**Job item**
In full and without alteration, print the records below, minus any images.

**Supplied material**
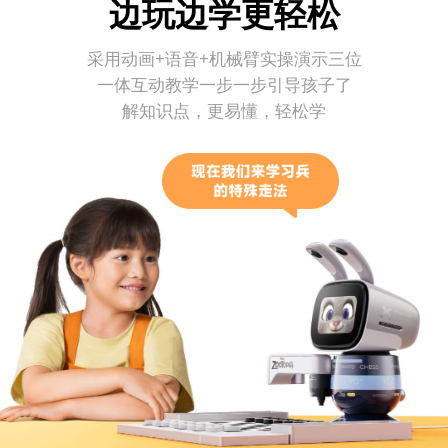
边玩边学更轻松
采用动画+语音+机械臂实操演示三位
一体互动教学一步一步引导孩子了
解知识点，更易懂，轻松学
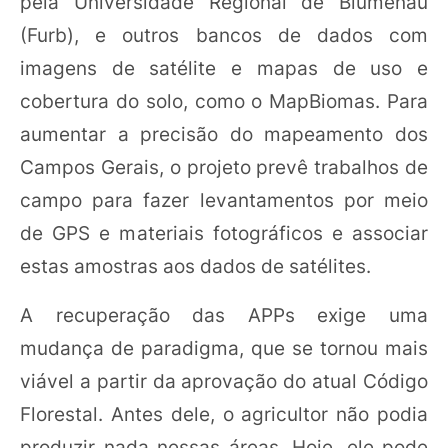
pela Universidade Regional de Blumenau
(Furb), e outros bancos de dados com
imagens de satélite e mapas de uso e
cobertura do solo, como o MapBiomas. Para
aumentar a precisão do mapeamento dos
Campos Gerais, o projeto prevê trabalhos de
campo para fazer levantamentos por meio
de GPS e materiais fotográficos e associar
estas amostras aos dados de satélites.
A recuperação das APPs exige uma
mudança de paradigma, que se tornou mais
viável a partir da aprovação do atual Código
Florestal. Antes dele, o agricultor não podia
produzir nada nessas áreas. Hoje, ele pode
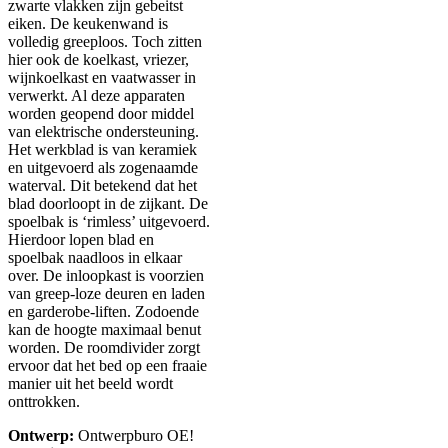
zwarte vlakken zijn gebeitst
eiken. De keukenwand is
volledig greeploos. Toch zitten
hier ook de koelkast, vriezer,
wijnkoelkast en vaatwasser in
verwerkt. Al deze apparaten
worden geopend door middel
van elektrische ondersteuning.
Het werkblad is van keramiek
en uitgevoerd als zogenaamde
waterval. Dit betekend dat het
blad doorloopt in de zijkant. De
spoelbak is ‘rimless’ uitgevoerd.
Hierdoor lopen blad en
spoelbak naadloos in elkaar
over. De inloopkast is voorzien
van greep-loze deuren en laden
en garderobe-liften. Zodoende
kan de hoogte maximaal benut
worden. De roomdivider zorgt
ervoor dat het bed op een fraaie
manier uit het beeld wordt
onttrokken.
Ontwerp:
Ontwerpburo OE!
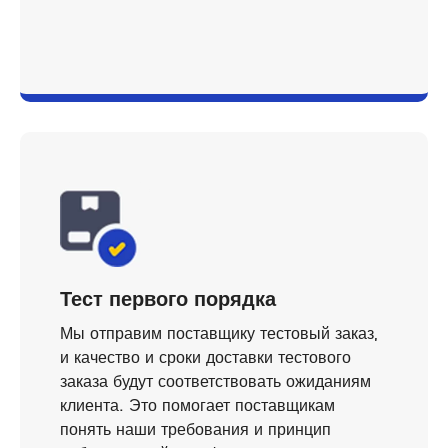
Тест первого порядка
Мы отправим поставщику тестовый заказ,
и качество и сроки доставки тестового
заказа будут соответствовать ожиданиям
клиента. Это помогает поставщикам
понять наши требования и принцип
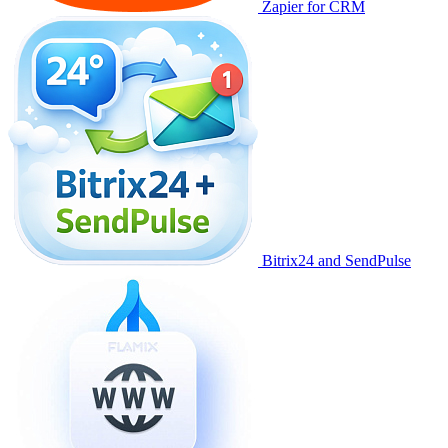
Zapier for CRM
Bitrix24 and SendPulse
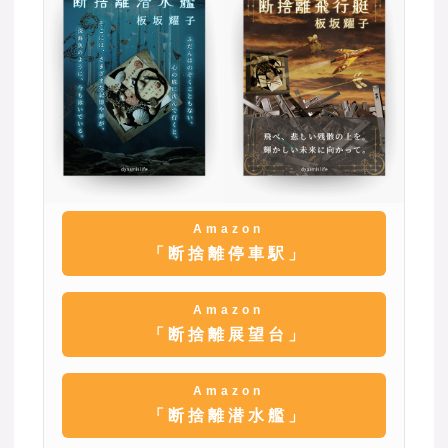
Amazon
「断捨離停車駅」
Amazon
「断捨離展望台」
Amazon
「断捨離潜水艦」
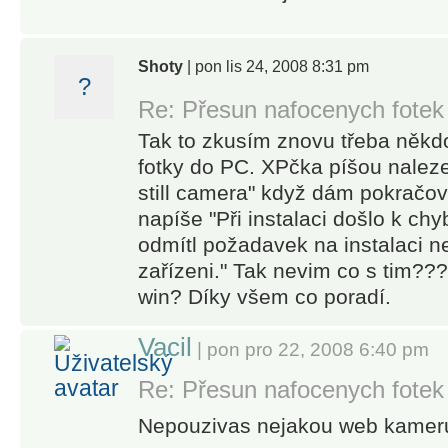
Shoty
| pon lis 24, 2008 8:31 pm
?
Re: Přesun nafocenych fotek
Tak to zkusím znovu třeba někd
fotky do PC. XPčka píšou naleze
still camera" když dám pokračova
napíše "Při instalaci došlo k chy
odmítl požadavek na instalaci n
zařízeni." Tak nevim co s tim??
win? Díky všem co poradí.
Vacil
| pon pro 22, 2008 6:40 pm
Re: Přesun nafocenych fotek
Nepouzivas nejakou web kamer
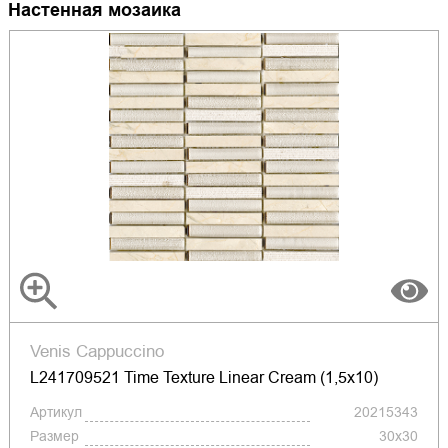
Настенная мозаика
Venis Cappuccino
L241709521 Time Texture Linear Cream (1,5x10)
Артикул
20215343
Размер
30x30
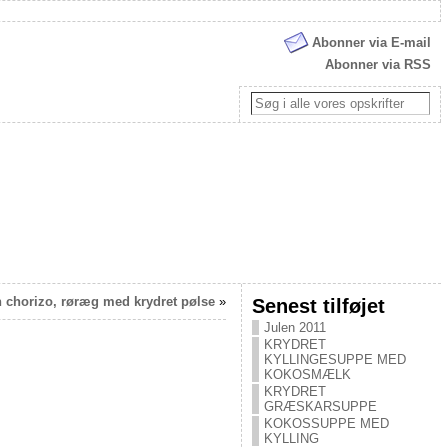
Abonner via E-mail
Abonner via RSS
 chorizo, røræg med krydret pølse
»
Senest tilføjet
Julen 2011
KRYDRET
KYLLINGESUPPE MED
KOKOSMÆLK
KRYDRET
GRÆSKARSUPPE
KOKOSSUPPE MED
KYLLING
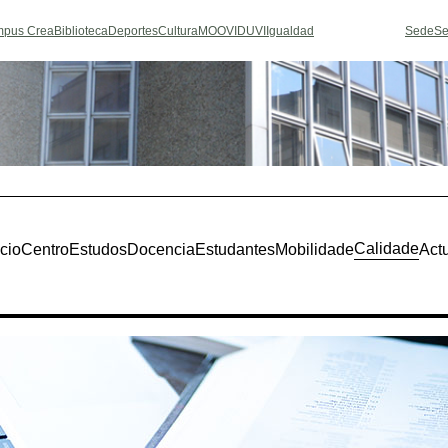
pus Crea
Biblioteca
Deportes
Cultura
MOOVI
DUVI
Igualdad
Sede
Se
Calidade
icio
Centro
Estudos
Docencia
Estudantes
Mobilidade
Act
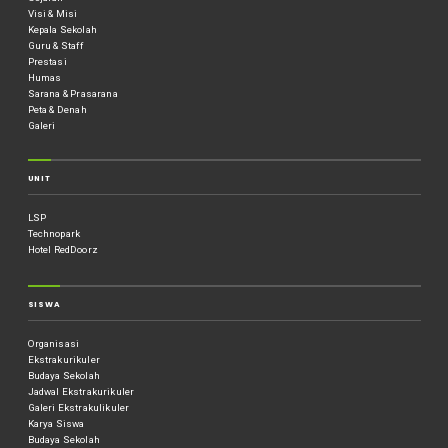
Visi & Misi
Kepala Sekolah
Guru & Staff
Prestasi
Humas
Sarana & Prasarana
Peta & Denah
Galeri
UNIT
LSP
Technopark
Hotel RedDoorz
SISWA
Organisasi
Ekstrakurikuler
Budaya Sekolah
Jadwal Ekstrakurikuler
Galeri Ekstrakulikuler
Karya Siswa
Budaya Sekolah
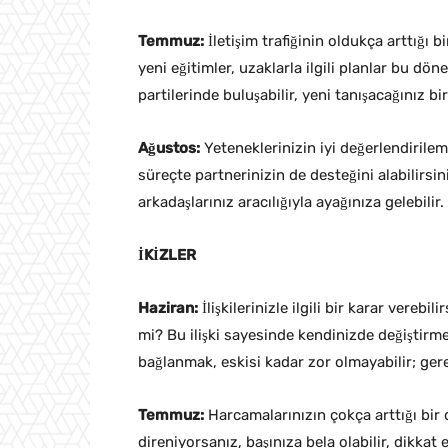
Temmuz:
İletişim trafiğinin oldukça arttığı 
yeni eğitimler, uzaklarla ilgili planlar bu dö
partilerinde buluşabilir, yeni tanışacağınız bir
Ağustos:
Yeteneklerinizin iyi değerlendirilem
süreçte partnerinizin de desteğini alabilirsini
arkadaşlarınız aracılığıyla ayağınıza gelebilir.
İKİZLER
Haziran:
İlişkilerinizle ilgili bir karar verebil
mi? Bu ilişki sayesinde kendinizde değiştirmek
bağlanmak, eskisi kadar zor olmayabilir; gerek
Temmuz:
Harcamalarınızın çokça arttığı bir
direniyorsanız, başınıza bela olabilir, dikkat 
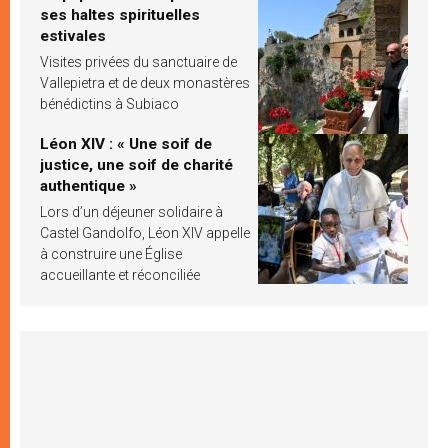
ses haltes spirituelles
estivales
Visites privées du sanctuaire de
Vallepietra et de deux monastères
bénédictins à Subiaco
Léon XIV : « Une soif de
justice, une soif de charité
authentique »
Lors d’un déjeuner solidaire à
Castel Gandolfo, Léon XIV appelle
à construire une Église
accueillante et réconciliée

**Answer section**
边玩边学更轻松
采用动画+语音+机械臂实操演示三位
一体互动教学一步一步引导孩子了
解知识点，更易懂，轻松学
pela Universidade Regional de Blumenau
(Furb), e outros bancos de dados com
imagens de satélite e mapas de uso e
cobertura do solo, como o MapBiomas. Para
aumentar a precisão do mapeamento dos
Campos Gerais, o projeto prevê trabalhos de
campo para fazer levantamentos por meio
de GPS e materiais fotográficos e associar
estas amostras aos dados de satélites.
A recuperação das APPs exige uma
mudança de paradigma, que se tornou mais
viável a partir da aprovação do atual Código
Florestal. Antes dele, o agricultor não podia
produzir nada nessas áreas. Hoje, ele pode
zwarte vlakken zijn gebeitst
eiken. De keukenwand is
volledig greeploos. Toch zitten
hier ook de koelkast, vriezer,
wijnkoelkast en vaatwasser in
verwerkt. Al deze apparaten
worden geopend door middel
van elektrische ondersteuning.
Het werkblad is van keramiek
en uitgevoerd als zogenaamde
waterval. Dit betekend dat het
blad doorloopt in de zijkant. De
spoelbak is ‘rimless’ uitgevoerd.
Hierdoor lopen blad en
spoelbak naadloos in elkaar
over. De inloopkast is voorzien
van greep-loze deuren en laden
en garderobe-liften. Zodoende
kan de hoogte maximaal benut
worden. De roomdivider zorgt
ervoor dat het bed op een fraaie
manier uit het beeld wordt
onttrokken.
Ontwerp:
Ontwerpburo OE!
Тест первого порядка
Мы отправим поставщику тестовый заказ,
и качество и сроки доставки тестового
заказа будут соответствовать ожиданиям
клиента. Это помогает поставщикам
понять наши требования и принцип
Zapier for CRM
Bitrix24 and SendPulse
Amazon
「断捨離停車駅」
Amazon
「断捨離展望台」
Amazon
「断捨離潜水艦」
Shoty
| pon lis 24, 2008 8:31 pm
?
Re: Přesun nafocenych fotek
Tak to zkusím znovu třeba někd
fotky do PC. XPčka píšou naleze
still camera" když dám pokračova
napíše "Při instalaci došlo k chy
odmítl požadavek na instalaci n
zařízeni." Tak nevim co s tim??
win? Díky všem co poradí.
Vacil
| pon pro 22, 2008 6:40 pm
Re: Přesun nafocenych fotek
Nepouzivas nejakou web kamer
Настенная мозаика
Venis Cappuccino
L241709521 Time Texture Linear Cream (1,5x10)
Артикул
20215343
Размер
30x30
Abonner via E-mail
Abonner via RSS
 chorizo, røræg med krydret pølse
»
Senest tilføjet
Julen 2011
KRYDRET
KYLLINGESUPPE MED
KOKOSMÆLK
KRYDRET
GRÆSKARSUPPE
KOKOSSUPPE MED
KYLLING
pus Crea
Biblioteca
Deportes
Cultura
MOOVI
DUVI
Igualdad
Sede
Se
Calidade
icio
Centro
Estudos
Docencia
Estudantes
Mobilidade
Act
Visi & Misi
Kepala Sekolah
Guru & Staff
Prestasi
Humas
Sarana & Prasarana
Peta & Denah
Galeri
UNIT
LSP
Technopark
Hotel RedDoorz
SISWA
Organisasi
Ekstrakurikuler
Budaya Sekolah
Jadwal Ekstrakurikuler
Galeri Ekstrakulikuler
Karya Siswa
Budaya Sekolah
Temmuz:
İletişim trafiğinin oldukça arttığı 
yeni eğitimler, uzaklarla ilgili planlar bu dö
partilerinde buluşabilir, yeni tanışacağınız bir
Ağustos:
Yeteneklerinizin iyi değerlendirilem
süreçte partnerinizin de desteğini alabilirsini
arkadaşlarınız aracılığıyla ayağınıza gelebilir.
İKİZLER
Haziran:
İlişkilerinizle ilgili bir karar verebil
mi? Bu ilişki sayesinde kendinizde değiştirmek
bağlanmak, eskisi kadar zor olmayabilir; gerek
Temmuz:
Harcamalarınızın çokça arttığı bir
direniyorsanız, başınıza bela olabilir, dikkat 
ses haltes spirituelles
estivales
Visites privées du sanctuaire de
Vallepietra et de deux monastères
bénédictins à Subiaco
Léon XIV : « Une soif de
justice, une soif de charité
authentique »
Lors d’un déjeuner solidaire à
Castel Gandolfo, Léon XIV appelle
à construire une Église
accueillante et réconciliée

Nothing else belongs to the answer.